If you answered yes to any of those questions, guess what, join the club because I’m writing about me there as much as I am about you.
I’m getting much better each day at applying 1 basic principle that really helps me live relatively unscathed by circumstances which happen around me. I’ll talk about that principle below.
But before I do, let me just tell you some of the things that would set me off and see if you can relate. I’d get angry that I would always be late to meetings or late to appointments. Even if I left on time, I’d hit traffic and still be late.
A friend and I would agree to hang out and he’d just not show up even after I gave up my whole night doing something else to hang out with him. I’d think thoughts like, “Doesn’t he know I’m just as busy as he is?” “Does he think his time is more valuable than mine?” “Why doesn’t he just write things down?” and my favorite, “He better apologize big time for this!”.
Inevitably I’d get no apology and no calls, no emails saying I’m sorry.
This would make me even more upset. As if I somehow needed an action on his part to make me happy inside.
Or sometimes I’d get a parking ticket or a car would hit my car and I’d get upset because of what happened.
We have all had these experiences haven’t we? It’s not as if I’m immune from being human.
Finally I drew a line in the sand and realized that happiness doesn’t come from wanting a person to act in a certain way. Happiness doesn’t happen when I somehow accumulate certain worldly possessions. Happiness doesn’t depend on how people act around me.

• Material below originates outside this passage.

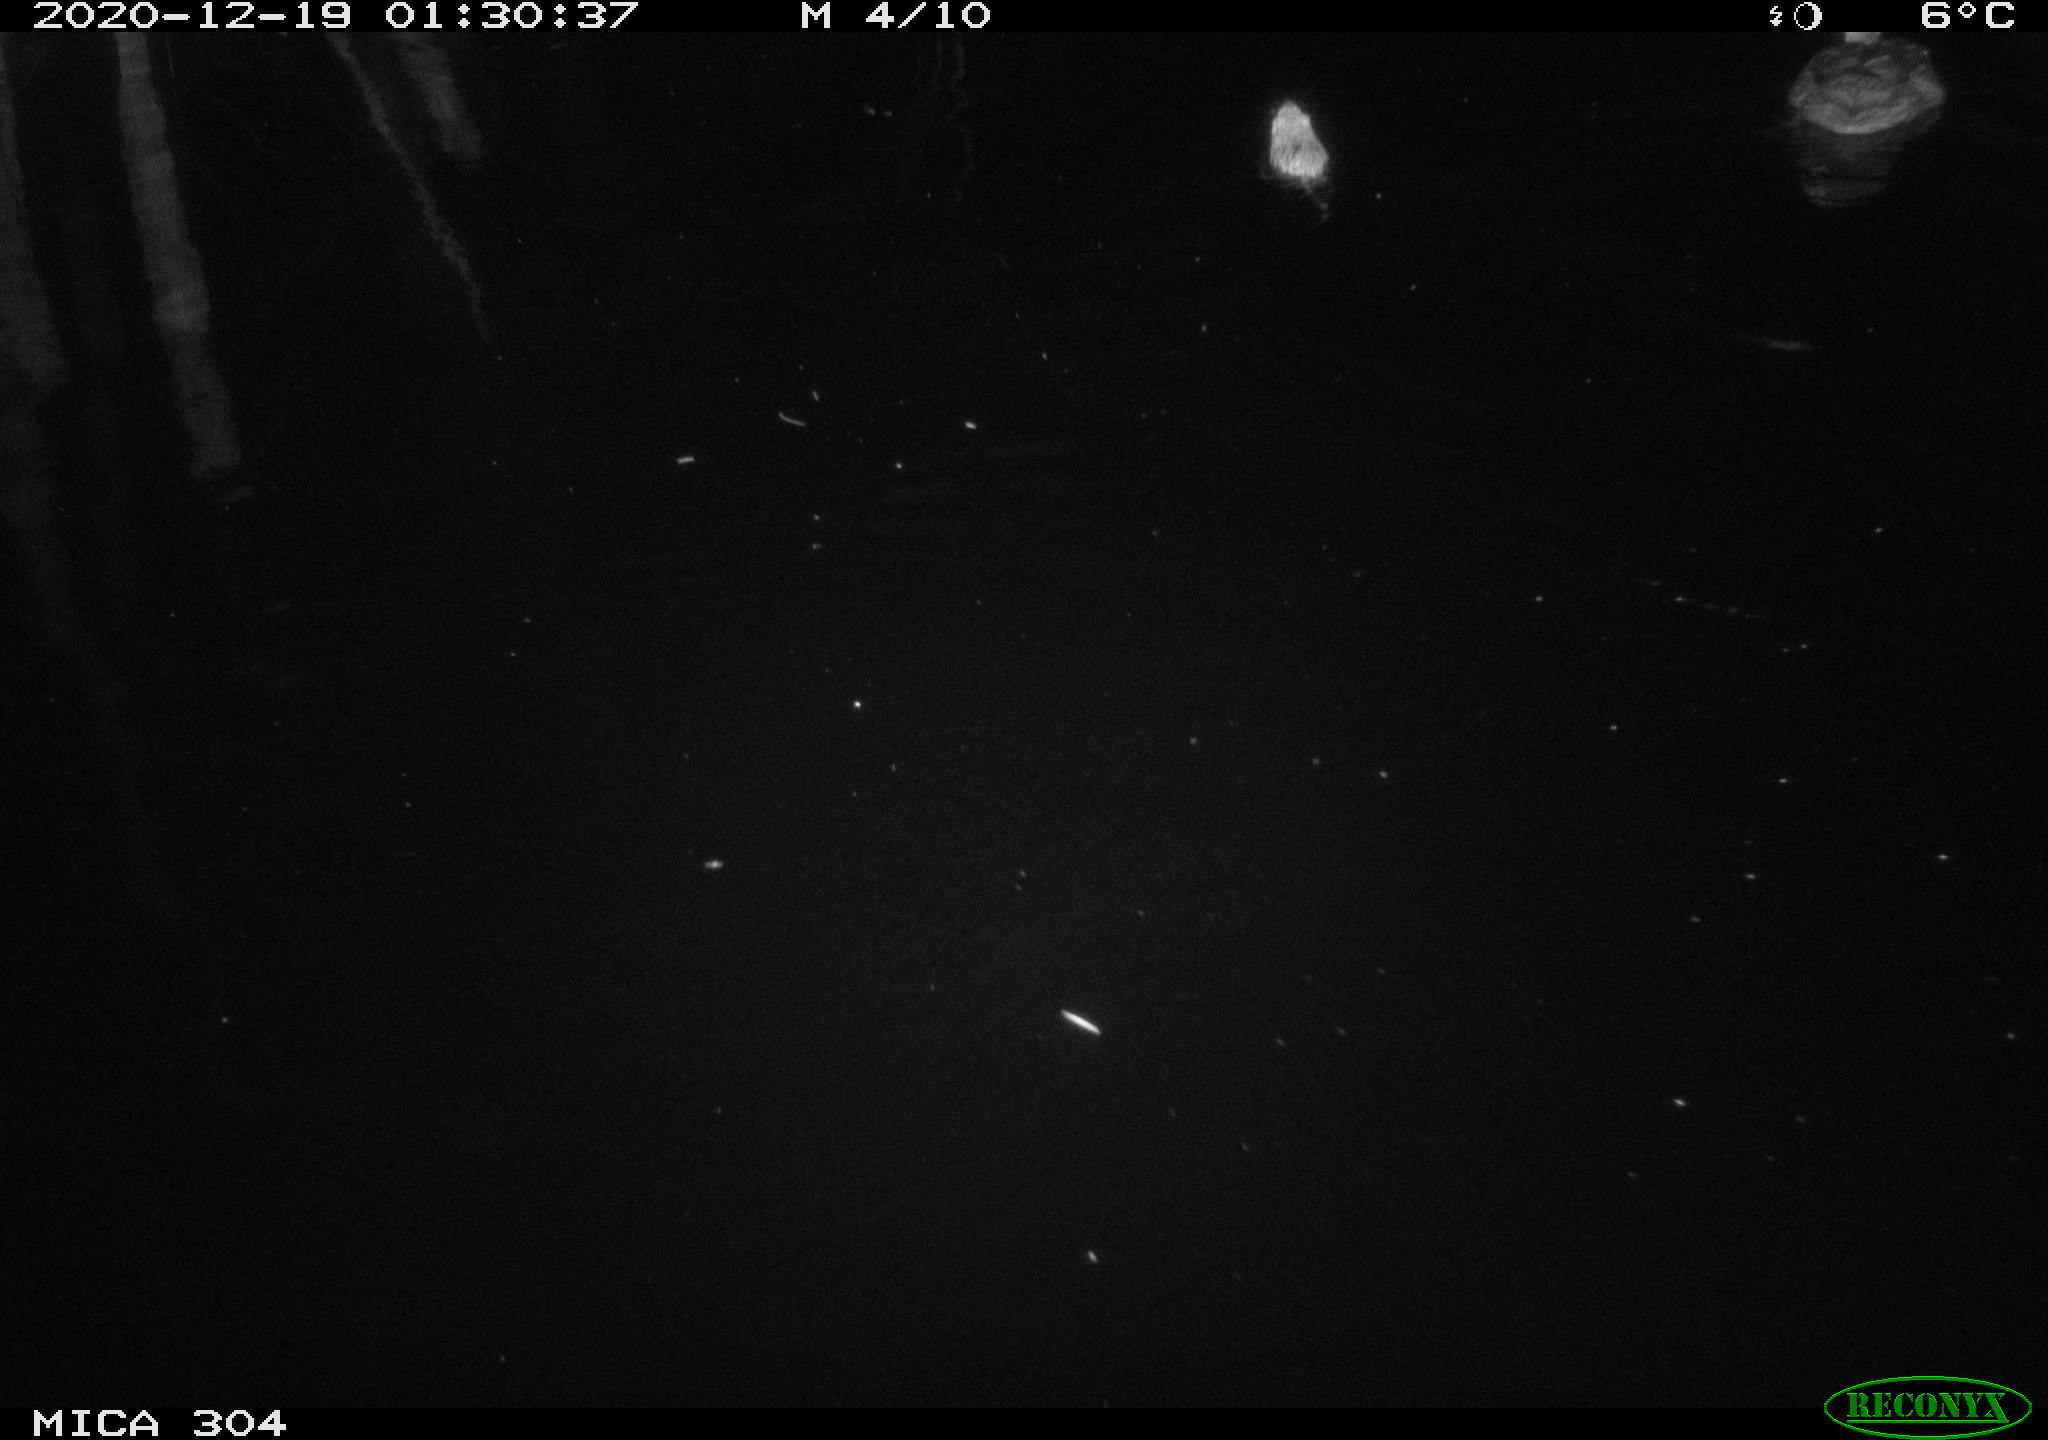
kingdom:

And not only happiness either but even moods that happen in the moment. A person cuts you off on the highway and you react. You get angry. You take it personal. You think that that person somehow does it just to piss you off.
How you act in those situations (notice I didn’t say react) determines your ability to be happy all throughout the day. I’ve seen people get so angry when little things happen.

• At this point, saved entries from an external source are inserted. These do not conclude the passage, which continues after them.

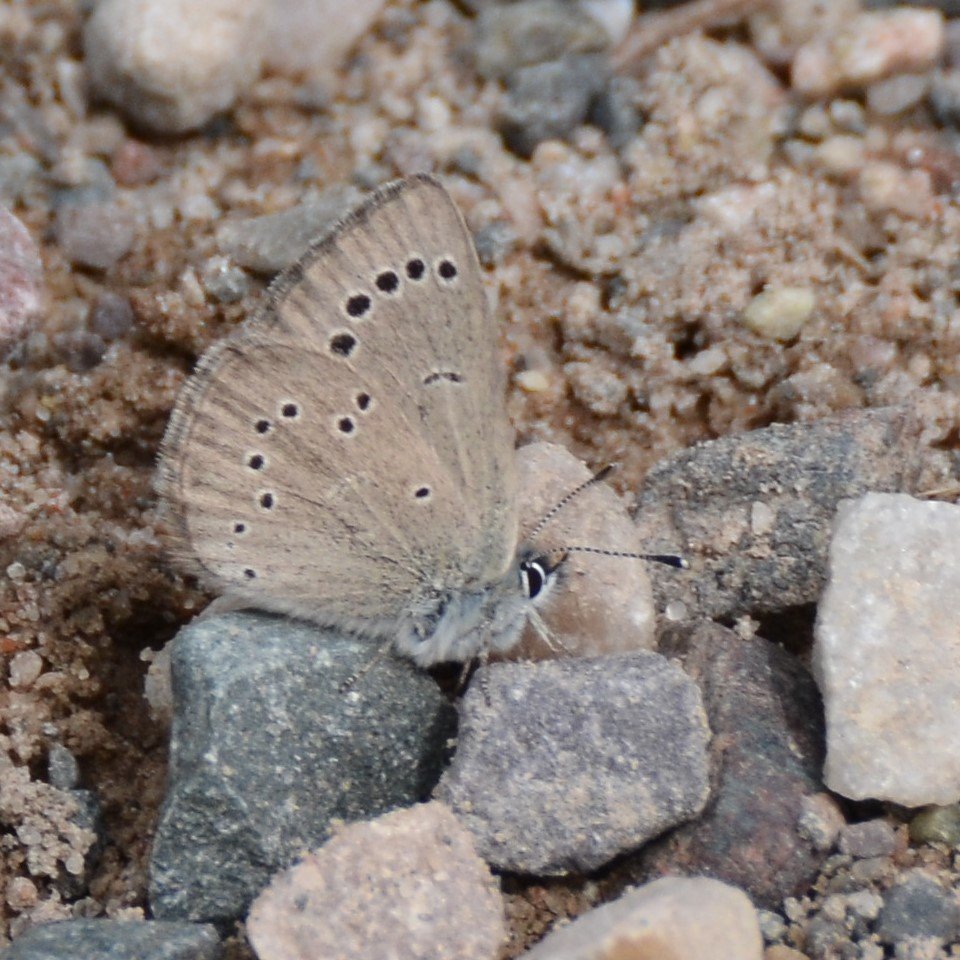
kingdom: Animalia
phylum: Arthropoda
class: Insecta
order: Lepidoptera
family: Lycaenidae
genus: Glaucopsyche
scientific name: Glaucopsyche lygdamus
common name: Silvery Blue
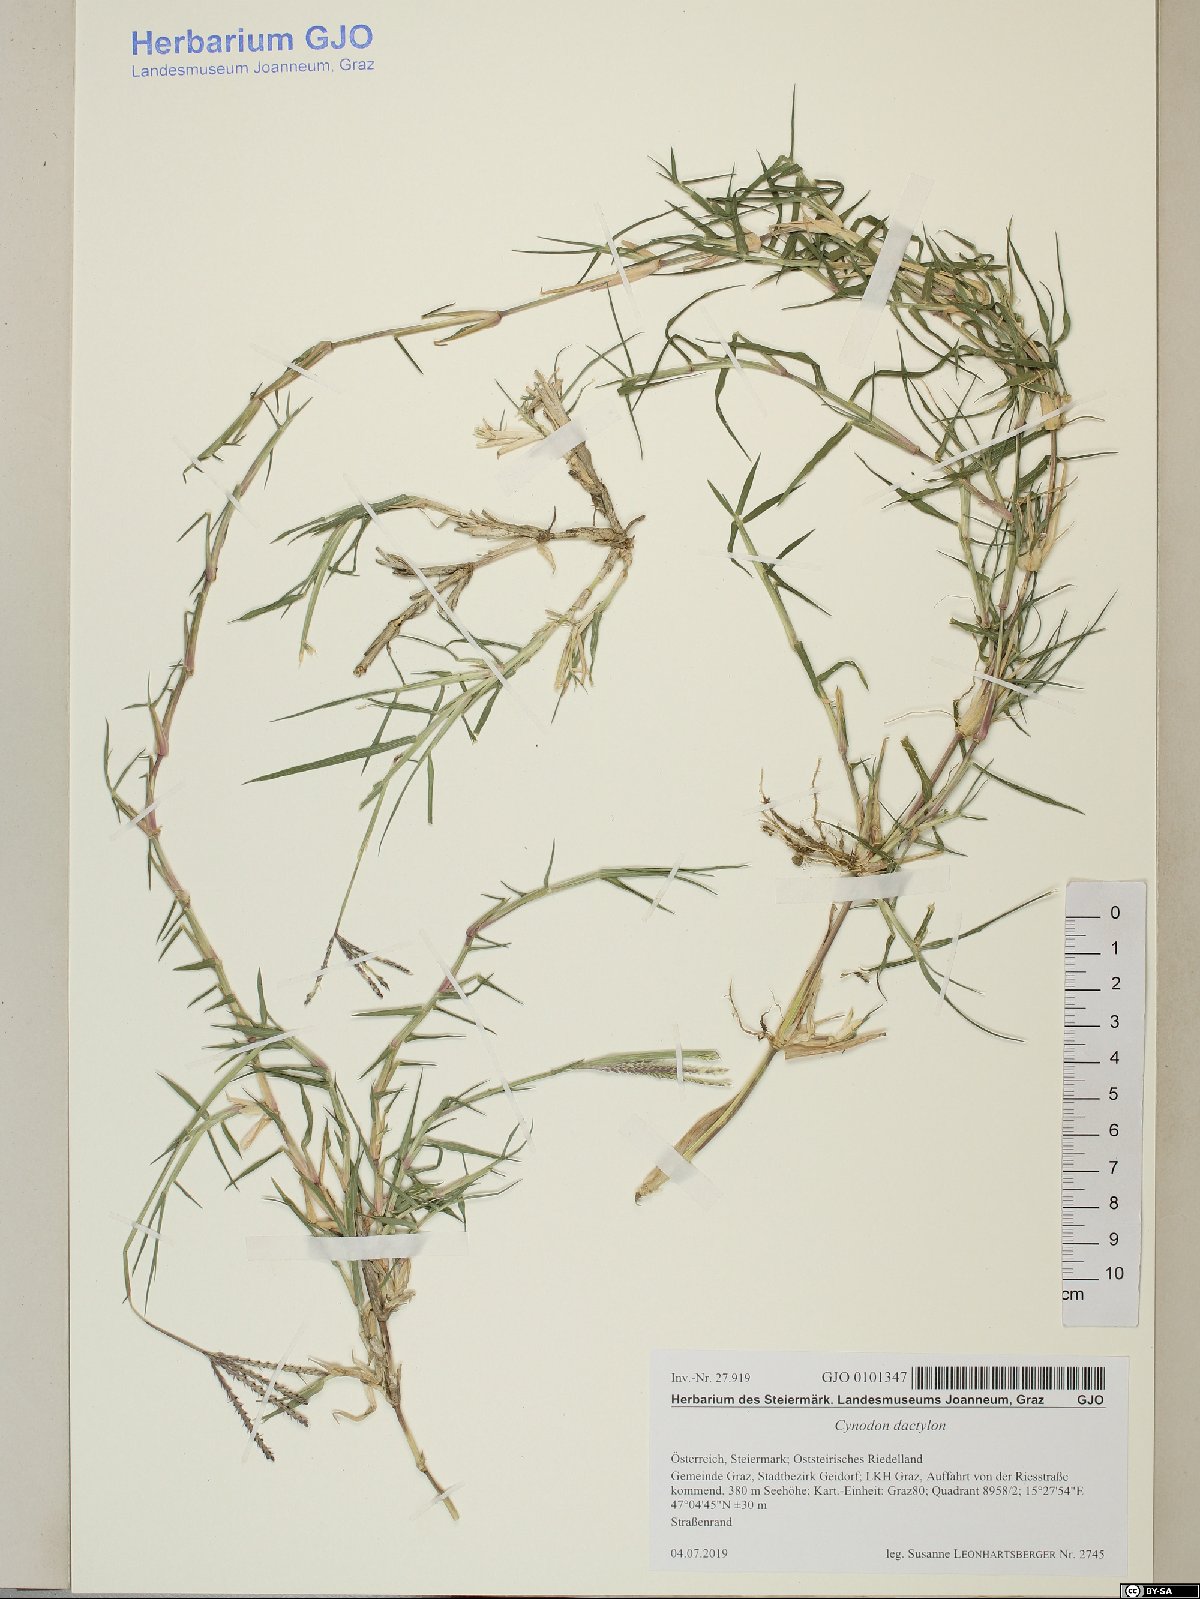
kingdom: Plantae
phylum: Tracheophyta
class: Liliopsida
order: Poales
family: Poaceae
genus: Cynodon
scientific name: Cynodon dactylon
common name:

It’s because they’re not being a good steward of their internal world.
Protect your emotions and anchor them deep within so you have an emotional state that you’re living in and protecting before some “out of control” event happens during your day.
Lay down the emotional framework of your life and live in that state all day.
Yes things will happen. And yes you may “react” but if you have an emotional state that’s your default state, you’ll bounce back to that in a matter of seconds after some kind of stressful event.
You won’t take it personally. You’ll be able to quickly go back to that state in your mind because that’s where you always reside. That’s where you live in all day long anyway.
It’s similar to a dog. You’ll see them barking and going crazy towards another dog while you’re walking them and a few seconds later they’ll stop and shake off that stress. That’s because their default state is happiness.